At a glance
- Impacting change through software design improvements isn't a race, it's a journey
- Understanding the incremental stages through which your company needs to evolve is central to realising your ultimate goals
- Strive for the linearity of flow; it's far better to be reliable than it is to be flashy
When it comes to designing our software, we think that it’s important to think in increments. Everybody, ultimately, is focused on some sort of end goal. They look at the way that their processes are currently working and know that everything could be working better, quicker, smarter. But it’s important to remember that change isn’t something that should be rushed; it’s a process.
Knowing the end goal is important. When we design, we think of complete automation as the ultimate marker of ease and efficiency. No company is yet at a stage where they can automate everything; so we don’t design for full automation. Put simply, it’s just not useful yet. Software is only really useful to people in the real world, right now, and not people who might exist in a shaky future.
So we take a step back. From knowing what perfect automated processes should feel and look like, we think about how these processes work when humans are added in. And we keep working backwards until we get to the point which people are currently working from. Know what the ultimate goal is; know which steps need to be taken in order to get there.
A rational approach to software design
Any improvements in efficiency need to make sense. When you think about the whole fulfilment process - from a sales order coming in to the point that the order is picked up by a carrier - you need to think about how each small change is going to benefit the whole. Because if it’s going to make no difference...then, ultimately, what’s the point?

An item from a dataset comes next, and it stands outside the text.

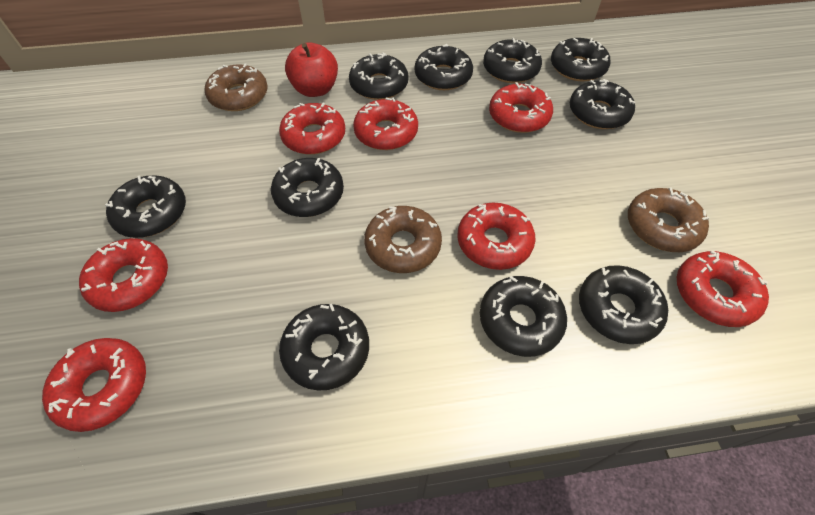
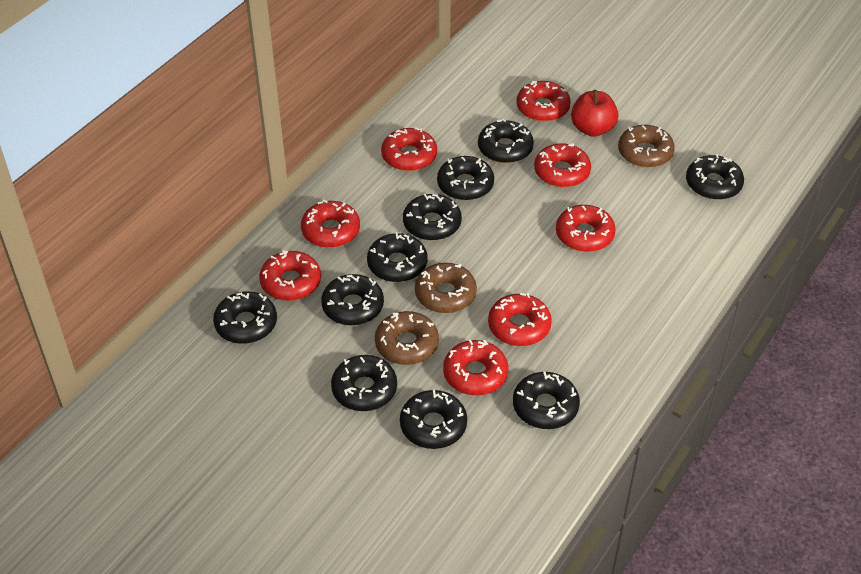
red donut: [42,338,146,432] [79,238,168,312] [279,103,345,155] [353,97,418,150] [457,203,536,270] [489,82,553,133] [677,250,769,327] = 7 -> [259,250,321,301] [301,200,360,248] [381,127,437,171] [443,340,508,395] [488,293,552,346] [516,81,571,122] [534,143,591,187] [556,205,616,252] = 8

It’s like when you take a flight. You could choose to use a meet-and-greet service, instead of parking further away from the airport. You could choose to fasttrack the security queue inside. You could choose speedy boarding. You could choose a seat that’s right next to the door. But if you’re stuck at baggage claim and all of the people who didn’t choose to speed up each element of the journey get their bags before you, then all of those improvements are ultimately null and void. Useless. They feel good in isolation, but there’s no greater purpose.
Don't rush; focus on what's actually useful
So when we look at designing software, we focus in on improving elements that will benefit the whole. We look at which points in the fulfilment process should be sped up, and which should be left alone for the time being. It’s possible to move too quickly. It’s possible to introduce incredibly flashy upgrades that look good on paper, but offer little use. It’s possible to end up being useless.
Focusing on being useful in the real, living, working world is far more important. What we typically try to do is to balance improvements to efficiency across all of the different processes within the warehouse. That way, we aim to create a constant flow of improvements that encourages a gradual move towards an end goal without harming the reliability of your resources. We strive for the linearity of flow, for useful improvements.
Knowing where you want to be is great. But remember; it’s always going to be a journey. It’s working out how you’re realistically going to get there that’s the most important thing.